Top of Extract to read

What is it that liberals find so attractive about Ron Paul? An answer is indicated in the tweet from vanden Heuvel quoted above. Some liberals are so enamored with Paul’s foreign policy—namely, his opposition to practically any form of overseas military engagement—that they are willing to overlook all of Paul’s other heresies (not to mention lunacies). In certain parts of the left-wing imagination, America’s aggressive imperial overreach is so acute that it must be stopped at all costs. Left-wing blogger Philip Weiss has even suggested that liberals think of supporting Paul as an ugly, but necessary, progressive compromise, likening it to nothing less than “seculars joining with the Muslim Brothers to get rid of Mubarak. You needed a broad coalition to push Hosni out.”
Of course, there are plenty of reasonable grounds on which to criticize current American military policy: Issues like the Afghanistan war, drone attacks in Pakistan, massive military expenditures, and the whole slew of Bush administration counter-terrorism policies (many of them continued by President Obama) all deserve to be debated. Writing in Salon, David Sirota tries to praise Paul for doing just that, by being “one of the only presidential candidates in contemporary American history in either party to overtly question our nation’s invade-bomb-and-occupy first, ask-questions later doctrine.”
The problem is that Paul does much more than challenge the bipartisan consensus on the uses of American power. Indeed, by backing Paul and allowing themselves to be seduced by his vision of an American empire run amok, liberals are also rejecting their own proud tradition of foreign engagement. In a Paul administration, we wouldn’t only see an end to wars like the one in Iraq. It would mean an end to any humanitarian intervention at all, no matter how grave the circumstances. Also gone would be foreign aid: All of it. If Paul had his way, he would also eliminate all the sources of American “soft power,” from USAID to the Peace Corps to Voice of America. Nor would there be any promotion of international human rights, not even notionally, in a Paul administration. Paul has voted against awarding the Dalai Lama the Congressional Gold Medal; forget even meager statements of support for dissidents in Iran or Burma, never mind sanctions or visa bans on officials who commit abuses. These are policies that ought to have liberals worried.

Bottom of Extract to read

__Work order__: List every country other than America that the text on Ron Paul's foreign policy names, in the order they first appear.

Top of Listed entries

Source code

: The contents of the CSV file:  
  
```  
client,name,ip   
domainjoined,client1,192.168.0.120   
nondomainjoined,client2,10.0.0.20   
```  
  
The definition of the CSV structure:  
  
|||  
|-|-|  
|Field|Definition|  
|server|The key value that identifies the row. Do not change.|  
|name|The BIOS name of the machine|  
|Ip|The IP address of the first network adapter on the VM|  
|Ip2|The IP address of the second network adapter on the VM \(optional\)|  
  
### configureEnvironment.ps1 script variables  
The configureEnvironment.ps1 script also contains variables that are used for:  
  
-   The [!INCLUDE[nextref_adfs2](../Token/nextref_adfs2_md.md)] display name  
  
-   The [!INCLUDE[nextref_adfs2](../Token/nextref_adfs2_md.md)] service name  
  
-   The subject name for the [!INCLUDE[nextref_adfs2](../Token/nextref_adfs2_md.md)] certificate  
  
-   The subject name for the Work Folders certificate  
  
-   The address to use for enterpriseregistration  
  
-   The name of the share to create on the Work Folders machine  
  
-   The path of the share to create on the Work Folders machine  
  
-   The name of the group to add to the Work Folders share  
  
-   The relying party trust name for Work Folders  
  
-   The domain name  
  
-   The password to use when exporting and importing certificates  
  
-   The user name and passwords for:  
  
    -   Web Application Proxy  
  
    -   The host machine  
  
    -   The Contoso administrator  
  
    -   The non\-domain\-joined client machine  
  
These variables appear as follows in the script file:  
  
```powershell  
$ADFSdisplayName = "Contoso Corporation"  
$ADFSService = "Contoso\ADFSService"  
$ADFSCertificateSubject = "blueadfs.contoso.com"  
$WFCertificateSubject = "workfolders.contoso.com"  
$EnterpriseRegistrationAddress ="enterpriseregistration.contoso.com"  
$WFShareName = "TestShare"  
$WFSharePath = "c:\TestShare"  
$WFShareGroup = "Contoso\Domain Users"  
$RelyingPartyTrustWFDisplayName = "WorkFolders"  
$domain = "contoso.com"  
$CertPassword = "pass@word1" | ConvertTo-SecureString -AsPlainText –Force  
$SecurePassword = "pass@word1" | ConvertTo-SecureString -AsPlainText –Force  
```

Bottom of Listed entries

__Output for this exercise__: Afghanistan, Pakistan, Iraq, Iran, Burma